Anthony GUYON, Les tirailleurs sénégalais, de l’indigène au soldat, de 1857 à nos jours [Perrin, 2022], page 256.

L’auteur souligne un certain recul à la Libération de 1944/1945 par rapport à l’intégration entre “Blancs” et “Noirs” de la Grande Guerre à 1940 avec un fossé qui se creuse “jusque dans la mort”. Plusieurs vagues de “blanchiment” s’opèrent, aussi bien au sein de ce qui devient la 2ème Division Blindée (DB) que dans la 1ère Armée. Le massacre de Thiaroye près de Dakar le 1er décembre 1944 symbolise cette distance qui s’établit irrémédiablement.

Conclusion

Les dernières pages du livre abordent la fin des tirailleurs sénégalais avec la décolonisation et la trace mémorielle.

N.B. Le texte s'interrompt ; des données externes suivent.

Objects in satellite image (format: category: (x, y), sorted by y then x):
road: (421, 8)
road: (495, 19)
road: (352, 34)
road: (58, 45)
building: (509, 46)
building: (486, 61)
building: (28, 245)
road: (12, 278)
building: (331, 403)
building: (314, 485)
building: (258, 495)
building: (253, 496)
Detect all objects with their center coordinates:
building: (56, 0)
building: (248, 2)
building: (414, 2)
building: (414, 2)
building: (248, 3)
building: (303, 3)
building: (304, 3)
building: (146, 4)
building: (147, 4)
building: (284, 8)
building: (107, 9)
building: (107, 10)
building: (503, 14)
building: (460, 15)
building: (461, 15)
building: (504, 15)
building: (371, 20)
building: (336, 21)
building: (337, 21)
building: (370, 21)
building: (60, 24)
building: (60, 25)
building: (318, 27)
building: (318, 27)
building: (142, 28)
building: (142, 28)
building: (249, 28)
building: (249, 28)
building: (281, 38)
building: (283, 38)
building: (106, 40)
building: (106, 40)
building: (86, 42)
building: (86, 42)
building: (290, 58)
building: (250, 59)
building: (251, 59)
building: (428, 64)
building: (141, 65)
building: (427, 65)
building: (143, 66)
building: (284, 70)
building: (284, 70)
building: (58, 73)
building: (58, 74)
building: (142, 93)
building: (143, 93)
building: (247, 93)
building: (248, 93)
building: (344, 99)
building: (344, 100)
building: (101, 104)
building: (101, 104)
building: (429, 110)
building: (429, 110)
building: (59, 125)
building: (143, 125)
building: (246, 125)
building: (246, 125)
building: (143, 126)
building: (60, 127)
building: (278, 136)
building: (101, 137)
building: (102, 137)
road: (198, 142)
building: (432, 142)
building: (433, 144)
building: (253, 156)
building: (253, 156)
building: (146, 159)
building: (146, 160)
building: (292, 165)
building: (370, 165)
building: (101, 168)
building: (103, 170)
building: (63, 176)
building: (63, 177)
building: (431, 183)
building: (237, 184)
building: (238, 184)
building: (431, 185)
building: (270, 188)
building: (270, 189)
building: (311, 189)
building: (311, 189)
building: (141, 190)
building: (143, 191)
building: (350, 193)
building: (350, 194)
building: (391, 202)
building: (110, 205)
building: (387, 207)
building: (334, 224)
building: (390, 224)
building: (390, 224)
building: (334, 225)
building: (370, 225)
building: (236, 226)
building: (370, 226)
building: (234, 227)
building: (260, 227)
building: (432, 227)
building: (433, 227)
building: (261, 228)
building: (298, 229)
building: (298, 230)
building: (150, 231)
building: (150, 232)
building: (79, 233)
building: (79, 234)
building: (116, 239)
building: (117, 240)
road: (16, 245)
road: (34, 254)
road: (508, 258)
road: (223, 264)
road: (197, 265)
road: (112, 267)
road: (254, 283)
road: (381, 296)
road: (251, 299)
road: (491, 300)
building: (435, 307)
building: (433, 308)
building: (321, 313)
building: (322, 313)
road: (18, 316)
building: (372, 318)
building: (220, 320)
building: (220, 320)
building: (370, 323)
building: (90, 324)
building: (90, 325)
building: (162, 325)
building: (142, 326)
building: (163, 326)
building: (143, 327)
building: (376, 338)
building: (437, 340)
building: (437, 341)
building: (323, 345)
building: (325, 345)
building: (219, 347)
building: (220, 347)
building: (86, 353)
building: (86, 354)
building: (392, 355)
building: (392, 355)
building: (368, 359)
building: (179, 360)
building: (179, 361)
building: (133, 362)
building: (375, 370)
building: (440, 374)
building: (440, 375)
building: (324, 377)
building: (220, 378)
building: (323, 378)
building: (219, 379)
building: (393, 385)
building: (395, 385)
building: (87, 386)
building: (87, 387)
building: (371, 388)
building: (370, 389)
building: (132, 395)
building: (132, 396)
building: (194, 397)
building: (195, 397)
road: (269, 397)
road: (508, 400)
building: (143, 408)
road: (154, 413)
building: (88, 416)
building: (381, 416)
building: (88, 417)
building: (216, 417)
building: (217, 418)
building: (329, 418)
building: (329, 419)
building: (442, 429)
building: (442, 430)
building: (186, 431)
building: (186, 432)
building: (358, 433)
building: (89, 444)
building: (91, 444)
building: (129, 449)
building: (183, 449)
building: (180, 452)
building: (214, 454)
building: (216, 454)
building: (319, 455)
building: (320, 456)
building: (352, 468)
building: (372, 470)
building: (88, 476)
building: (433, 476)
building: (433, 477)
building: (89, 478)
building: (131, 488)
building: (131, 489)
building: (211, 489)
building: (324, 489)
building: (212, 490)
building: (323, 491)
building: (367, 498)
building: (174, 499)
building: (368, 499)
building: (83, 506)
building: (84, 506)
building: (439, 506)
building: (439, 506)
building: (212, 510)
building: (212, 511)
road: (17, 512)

Ce parcours historique d’un siècle d’engagement pour la France mérite d’être connu dans sa globalité et non pas par quelques bouts, comme les massacres de 1940. Étonnamment, les hommes à l’origine des tirailleurs sénégalais, à leur côté en 1914/1918 et en 1940 semblent bien plus ouverts et solidaires avec ces hommes venus des colonies (malgré des préjugés qui peuvent faire bondir aujourd’hui) que ceux de la reconquête en 1944/1945. Dans le travail de réhabilitation mené sur l’engagement des unités issues du passé colonial français, il convient de ne pas oublier non plus l’attitude finalement bien plus accueillante et tolérante des Français de la fin du XIXème siècle et jusqu’en 1940 que leurs contemporains des autres pays occidentaux, voire même des Français libres de la Libération (voir Claire MIOT, La Première Armée française [Perrin, 2021].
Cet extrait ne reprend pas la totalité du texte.